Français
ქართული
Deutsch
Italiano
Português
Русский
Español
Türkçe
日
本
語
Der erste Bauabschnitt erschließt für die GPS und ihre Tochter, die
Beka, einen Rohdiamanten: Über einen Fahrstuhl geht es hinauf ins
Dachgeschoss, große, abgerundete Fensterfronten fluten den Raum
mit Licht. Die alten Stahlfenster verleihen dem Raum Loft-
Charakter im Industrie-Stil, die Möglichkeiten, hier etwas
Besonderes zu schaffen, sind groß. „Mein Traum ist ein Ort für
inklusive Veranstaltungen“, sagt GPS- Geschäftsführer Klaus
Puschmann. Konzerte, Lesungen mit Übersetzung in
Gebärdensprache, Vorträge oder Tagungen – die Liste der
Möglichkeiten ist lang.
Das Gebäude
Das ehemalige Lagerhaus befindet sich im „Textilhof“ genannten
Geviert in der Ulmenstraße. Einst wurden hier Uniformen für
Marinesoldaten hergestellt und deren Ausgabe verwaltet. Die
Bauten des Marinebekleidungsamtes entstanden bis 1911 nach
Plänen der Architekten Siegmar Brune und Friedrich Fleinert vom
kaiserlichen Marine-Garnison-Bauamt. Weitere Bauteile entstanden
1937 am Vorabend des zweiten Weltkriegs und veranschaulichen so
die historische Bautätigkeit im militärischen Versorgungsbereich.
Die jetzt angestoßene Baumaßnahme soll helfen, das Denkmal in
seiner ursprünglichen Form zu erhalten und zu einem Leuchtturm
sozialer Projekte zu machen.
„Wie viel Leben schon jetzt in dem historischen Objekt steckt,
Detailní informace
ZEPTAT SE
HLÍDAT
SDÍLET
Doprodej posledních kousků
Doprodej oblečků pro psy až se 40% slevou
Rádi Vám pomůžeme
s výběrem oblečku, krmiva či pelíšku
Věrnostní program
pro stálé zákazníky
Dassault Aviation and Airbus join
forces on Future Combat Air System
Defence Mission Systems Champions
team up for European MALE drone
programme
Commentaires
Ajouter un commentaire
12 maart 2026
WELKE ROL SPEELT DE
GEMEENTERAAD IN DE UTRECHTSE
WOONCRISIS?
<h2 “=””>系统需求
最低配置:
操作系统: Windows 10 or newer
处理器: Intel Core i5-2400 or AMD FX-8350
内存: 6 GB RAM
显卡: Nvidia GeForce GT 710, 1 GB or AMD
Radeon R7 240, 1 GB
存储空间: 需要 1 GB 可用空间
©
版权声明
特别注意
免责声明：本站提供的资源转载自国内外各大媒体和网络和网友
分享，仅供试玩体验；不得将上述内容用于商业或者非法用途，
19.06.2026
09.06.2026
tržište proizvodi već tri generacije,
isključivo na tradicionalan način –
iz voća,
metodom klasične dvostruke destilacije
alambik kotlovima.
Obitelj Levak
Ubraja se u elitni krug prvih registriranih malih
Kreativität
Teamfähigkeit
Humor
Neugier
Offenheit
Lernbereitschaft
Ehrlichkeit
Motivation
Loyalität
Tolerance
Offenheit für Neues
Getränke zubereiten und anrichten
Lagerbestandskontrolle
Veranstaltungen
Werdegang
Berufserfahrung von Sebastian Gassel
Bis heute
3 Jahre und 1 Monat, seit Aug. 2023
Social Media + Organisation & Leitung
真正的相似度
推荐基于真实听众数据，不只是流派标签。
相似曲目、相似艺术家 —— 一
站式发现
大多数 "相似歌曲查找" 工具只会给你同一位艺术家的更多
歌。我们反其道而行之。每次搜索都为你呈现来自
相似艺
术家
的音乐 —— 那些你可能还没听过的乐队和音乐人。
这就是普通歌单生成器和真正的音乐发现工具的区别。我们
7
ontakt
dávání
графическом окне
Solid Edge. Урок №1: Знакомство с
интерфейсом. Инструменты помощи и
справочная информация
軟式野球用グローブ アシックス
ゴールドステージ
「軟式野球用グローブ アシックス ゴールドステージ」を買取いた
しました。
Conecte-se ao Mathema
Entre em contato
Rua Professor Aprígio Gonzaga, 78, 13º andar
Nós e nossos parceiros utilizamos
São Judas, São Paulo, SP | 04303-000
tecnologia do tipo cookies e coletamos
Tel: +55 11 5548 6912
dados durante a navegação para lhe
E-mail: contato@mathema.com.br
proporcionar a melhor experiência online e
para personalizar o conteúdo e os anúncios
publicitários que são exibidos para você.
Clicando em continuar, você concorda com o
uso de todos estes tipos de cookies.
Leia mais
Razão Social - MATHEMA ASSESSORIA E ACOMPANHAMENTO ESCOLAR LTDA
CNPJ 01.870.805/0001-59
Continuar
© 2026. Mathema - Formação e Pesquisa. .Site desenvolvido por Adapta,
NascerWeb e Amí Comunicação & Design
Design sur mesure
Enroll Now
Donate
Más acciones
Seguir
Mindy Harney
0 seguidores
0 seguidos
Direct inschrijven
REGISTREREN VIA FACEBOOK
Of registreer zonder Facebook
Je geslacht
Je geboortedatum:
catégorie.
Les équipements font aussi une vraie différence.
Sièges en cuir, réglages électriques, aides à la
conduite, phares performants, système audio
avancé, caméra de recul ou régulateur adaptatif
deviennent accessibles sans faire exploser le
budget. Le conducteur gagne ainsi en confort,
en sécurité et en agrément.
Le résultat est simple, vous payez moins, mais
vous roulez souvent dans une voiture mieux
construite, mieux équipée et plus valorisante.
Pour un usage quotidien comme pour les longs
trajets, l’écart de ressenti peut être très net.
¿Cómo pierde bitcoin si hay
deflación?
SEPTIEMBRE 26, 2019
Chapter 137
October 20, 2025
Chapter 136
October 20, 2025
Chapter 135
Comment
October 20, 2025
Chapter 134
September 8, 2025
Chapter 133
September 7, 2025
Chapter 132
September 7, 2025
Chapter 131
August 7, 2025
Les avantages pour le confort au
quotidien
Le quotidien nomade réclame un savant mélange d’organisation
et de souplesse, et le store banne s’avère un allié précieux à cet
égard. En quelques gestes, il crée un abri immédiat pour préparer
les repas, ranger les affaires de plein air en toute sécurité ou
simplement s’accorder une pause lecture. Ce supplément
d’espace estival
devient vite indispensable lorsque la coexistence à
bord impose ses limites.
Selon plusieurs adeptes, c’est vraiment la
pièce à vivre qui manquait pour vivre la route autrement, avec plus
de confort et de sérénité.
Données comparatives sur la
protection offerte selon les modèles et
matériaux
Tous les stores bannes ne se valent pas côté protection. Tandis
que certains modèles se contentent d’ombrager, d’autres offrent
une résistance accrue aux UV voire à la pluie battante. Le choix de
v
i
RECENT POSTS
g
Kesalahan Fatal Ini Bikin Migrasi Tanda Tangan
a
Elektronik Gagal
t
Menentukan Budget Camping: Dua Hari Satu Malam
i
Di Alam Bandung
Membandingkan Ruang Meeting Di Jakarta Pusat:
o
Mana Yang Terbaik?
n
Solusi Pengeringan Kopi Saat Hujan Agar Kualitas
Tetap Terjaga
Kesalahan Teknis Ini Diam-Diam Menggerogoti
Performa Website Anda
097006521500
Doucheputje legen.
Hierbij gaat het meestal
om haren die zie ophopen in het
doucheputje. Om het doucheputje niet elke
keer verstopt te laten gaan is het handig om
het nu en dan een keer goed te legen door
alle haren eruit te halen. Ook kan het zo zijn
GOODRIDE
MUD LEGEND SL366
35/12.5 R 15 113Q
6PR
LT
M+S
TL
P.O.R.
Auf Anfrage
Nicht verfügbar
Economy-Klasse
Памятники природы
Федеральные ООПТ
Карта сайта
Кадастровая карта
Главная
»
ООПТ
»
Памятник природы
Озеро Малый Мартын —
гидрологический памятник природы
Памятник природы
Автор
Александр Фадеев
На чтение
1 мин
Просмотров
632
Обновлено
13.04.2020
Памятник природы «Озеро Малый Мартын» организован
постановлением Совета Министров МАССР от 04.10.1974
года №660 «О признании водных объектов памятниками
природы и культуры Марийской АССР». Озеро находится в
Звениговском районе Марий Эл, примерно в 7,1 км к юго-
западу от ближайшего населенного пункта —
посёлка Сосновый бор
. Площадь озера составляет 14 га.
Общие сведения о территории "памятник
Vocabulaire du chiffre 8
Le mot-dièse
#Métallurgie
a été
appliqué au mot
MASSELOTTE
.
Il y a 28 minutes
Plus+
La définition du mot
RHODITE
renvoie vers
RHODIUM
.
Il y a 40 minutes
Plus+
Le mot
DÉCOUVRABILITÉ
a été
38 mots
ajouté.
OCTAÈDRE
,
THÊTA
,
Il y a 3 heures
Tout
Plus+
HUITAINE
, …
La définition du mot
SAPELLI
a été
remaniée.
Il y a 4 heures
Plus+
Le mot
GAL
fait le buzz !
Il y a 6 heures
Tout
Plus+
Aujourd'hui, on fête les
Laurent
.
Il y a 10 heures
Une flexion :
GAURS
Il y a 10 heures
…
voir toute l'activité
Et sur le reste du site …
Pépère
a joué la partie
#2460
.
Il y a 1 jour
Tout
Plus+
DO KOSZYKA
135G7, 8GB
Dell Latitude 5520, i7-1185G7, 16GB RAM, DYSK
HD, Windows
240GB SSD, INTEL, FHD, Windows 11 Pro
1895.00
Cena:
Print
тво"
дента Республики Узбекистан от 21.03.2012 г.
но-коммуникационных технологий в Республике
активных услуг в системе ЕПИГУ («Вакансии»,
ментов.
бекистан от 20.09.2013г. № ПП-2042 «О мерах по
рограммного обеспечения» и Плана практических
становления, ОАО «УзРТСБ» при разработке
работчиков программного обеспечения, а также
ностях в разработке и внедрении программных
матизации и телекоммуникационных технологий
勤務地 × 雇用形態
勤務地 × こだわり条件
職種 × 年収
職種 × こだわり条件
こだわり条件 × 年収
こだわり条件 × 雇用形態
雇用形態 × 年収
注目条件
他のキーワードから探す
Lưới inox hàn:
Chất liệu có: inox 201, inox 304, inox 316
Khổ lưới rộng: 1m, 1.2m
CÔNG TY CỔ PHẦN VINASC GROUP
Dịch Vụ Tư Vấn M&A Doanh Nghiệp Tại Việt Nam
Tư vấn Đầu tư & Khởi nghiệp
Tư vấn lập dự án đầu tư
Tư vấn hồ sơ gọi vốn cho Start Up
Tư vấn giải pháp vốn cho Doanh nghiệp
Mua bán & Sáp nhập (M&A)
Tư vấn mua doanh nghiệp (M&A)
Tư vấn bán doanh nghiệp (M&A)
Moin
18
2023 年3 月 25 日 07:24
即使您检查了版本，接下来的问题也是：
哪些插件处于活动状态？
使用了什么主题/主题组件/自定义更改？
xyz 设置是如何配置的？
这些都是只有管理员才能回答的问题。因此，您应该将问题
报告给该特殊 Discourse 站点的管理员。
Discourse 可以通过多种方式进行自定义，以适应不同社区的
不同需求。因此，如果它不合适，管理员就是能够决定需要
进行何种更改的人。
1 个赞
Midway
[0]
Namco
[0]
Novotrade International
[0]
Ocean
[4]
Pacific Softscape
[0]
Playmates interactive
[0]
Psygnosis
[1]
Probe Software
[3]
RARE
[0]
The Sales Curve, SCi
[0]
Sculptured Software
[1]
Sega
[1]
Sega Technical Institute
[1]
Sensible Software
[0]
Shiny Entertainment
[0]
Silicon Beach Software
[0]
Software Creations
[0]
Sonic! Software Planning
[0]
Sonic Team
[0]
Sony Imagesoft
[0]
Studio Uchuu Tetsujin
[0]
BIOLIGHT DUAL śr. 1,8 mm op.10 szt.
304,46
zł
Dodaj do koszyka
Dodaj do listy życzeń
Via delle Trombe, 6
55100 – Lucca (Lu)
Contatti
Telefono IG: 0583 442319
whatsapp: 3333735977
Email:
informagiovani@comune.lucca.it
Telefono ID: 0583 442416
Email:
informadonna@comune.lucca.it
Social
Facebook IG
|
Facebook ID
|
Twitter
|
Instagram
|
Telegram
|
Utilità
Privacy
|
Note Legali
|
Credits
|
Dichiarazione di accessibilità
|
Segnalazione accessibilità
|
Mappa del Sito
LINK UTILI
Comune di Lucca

+++

# Problem
Each line from the top of the data, up to and including the line that contains "Das Gebäude", should be set down exactly.

# Answer section
Français
ქართული
Deutsch
Italiano
Português
Русский
Español
Türkçe
日
本
語
Der erste Bauabschnitt erschließt für die GPS und ihre Tochter, die
Beka, einen Rohdiamanten: Über einen Fahrstuhl geht es hinauf ins
Dachgeschoss, große, abgerundete Fensterfronten fluten den Raum
mit Licht. Die alten Stahlfenster verleihen dem Raum Loft-
Charakter im Industrie-Stil, die Möglichkeiten, hier etwas
Besonderes zu schaffen, sind groß. „Mein Traum ist ein Ort für
inklusive Veranstaltungen“, sagt GPS- Geschäftsführer Klaus
Puschmann. Konzerte, Lesungen mit Übersetzung in
Gebärdensprache, Vorträge oder Tagungen – die Liste der
Möglichkeiten ist lang.
Das Gebäude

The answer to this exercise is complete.